[[ Supplied information, beginning ]]

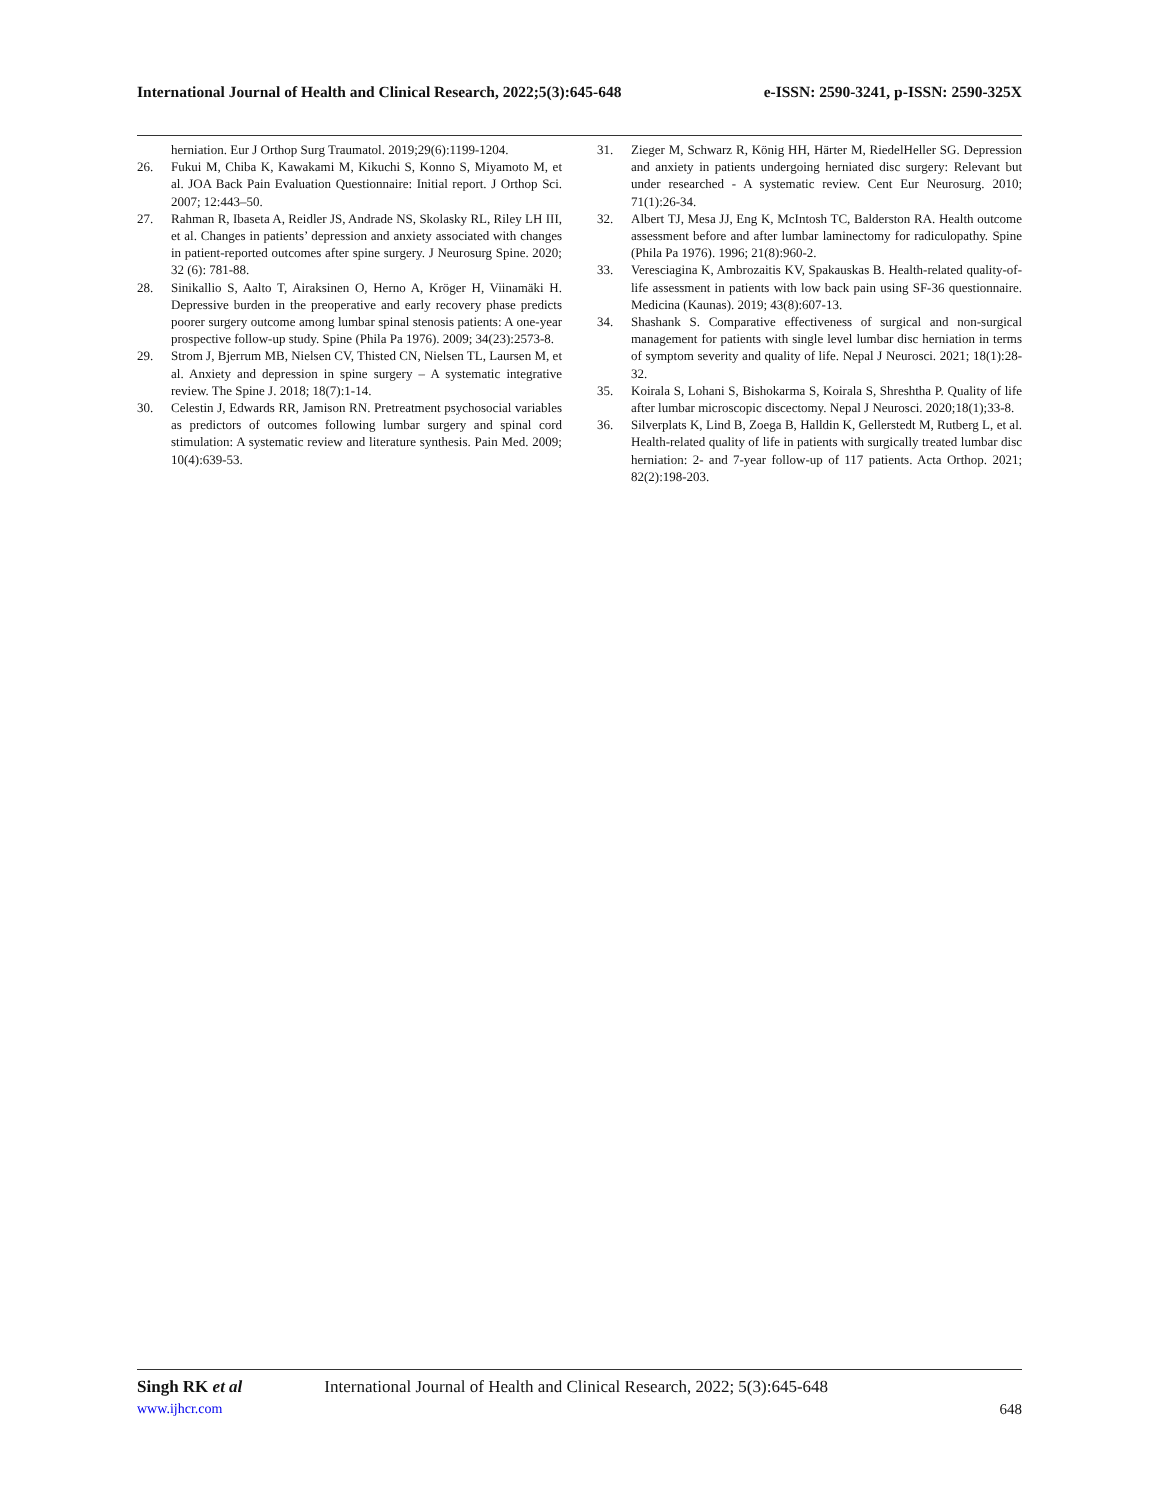International Journal of Health and Clinical Research, 2022;5(3):645-648 e-ISSN: 2590-3241, p-ISSN: 2590-325X
herniation. Eur J Orthop Surg Traumatol. 2019;29(6):1199-1204.
26. Fukui M, Chiba K, Kawakami M, Kikuchi S, Konno S, Miyamoto M, et al. JOA Back Pain Evaluation Questionnaire: Initial report. J Orthop Sci. 2007; 12:443–50.
27. Rahman R, Ibaseta A, Reidler JS, Andrade NS, Skolasky RL, Riley LH III, et al. Changes in patients’ depression and anxiety associated with changes in patient-reported outcomes after spine surgery. J Neurosurg Spine. 2020; 32 (6): 781-88.
28. Sinikallio S, Aalto T, Airaksinen O, Herno A, Kröger H, Viinamäki H. Depressive burden in the preoperative and early recovery phase predicts poorer surgery outcome among lumbar spinal stenosis patients: A one-year prospective follow-up study. Spine (Phila Pa 1976). 2009; 34(23):2573-8.
29. Strom J, Bjerrum MB, Nielsen CV, Thisted CN, Nielsen TL, Laursen M, et al. Anxiety and depression in spine surgery – A systematic integrative review. The Spine J. 2018; 18(7):1-14.
30. Celestin J, Edwards RR, Jamison RN. Pretreatment psychosocial variables as predictors of outcomes following lumbar surgery and spinal cord stimulation: A systematic review and literature synthesis. Pain Med. 2009; 10(4):639-53.
31. Zieger M, Schwarz R, König HH, Härter M, RiedelHeller SG. Depression and anxiety in patients undergoing herniated disc surgery: Relevant but under researched - A systematic review. Cent Eur Neurosurg. 2010; 71(1):26-34.
32. Albert TJ, Mesa JJ, Eng K, McIntosh TC, Balderston RA. Health outcome assessment before and after lumbar laminectomy for radiculopathy. Spine (Phila Pa 1976). 1996; 21(8):960-2.
33. Veresciagina K, Ambrozaitis KV, Spakauskas B. Health-related quality-of-life assessment in patients with low back pain using SF-36 questionnaire. Medicina (Kaunas). 2019; 43(8):607-13.
34. Shashank S. Comparative effectiveness of surgical and non-surgical management for patients with single level lumbar disc herniation in terms of symptom severity and quality of life. Nepal J Neurosci. 2021; 18(1):28-32.
35. Koirala S, Lohani S, Bishokarma S, Koirala S, Shreshtha P. Quality of life after lumbar microscopic discectomy. Nepal J Neurosci. 2020;18(1);33-8.
36. Silverplats K, Lind B, Zoega B, Halldin K, Gellerstedt M, Rutberg L, et al. Health-related quality of life in patients with surgically treated lumbar disc herniation: 2- and 7-year follow-up of 117 patients. Acta Orthop. 2021; 82(2):198-203.
Singh RK et al International Journal of Health and Clinical Research, 2022; 5(3):645-648
www.ijhcr.com 648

[[ Supplied information, end ]]

§ Problem to work on
Reproduce each line of the records in which "Neurosci" appears.

§ Answer to the exercise
34. Shashank S. Comparative effectiveness of surgical and non-surgical management for patients with single level lumbar disc herniation in terms of symptom severity and quality of life. Nepal J Neurosci. 2021; 18(1):28-32.
35. Koirala S, Lohani S, Bishokarma S, Koirala S, Shreshtha P. Quality of life after lumbar microscopic discectomy. Nepal J Neurosci. 2020;18(1);33-8.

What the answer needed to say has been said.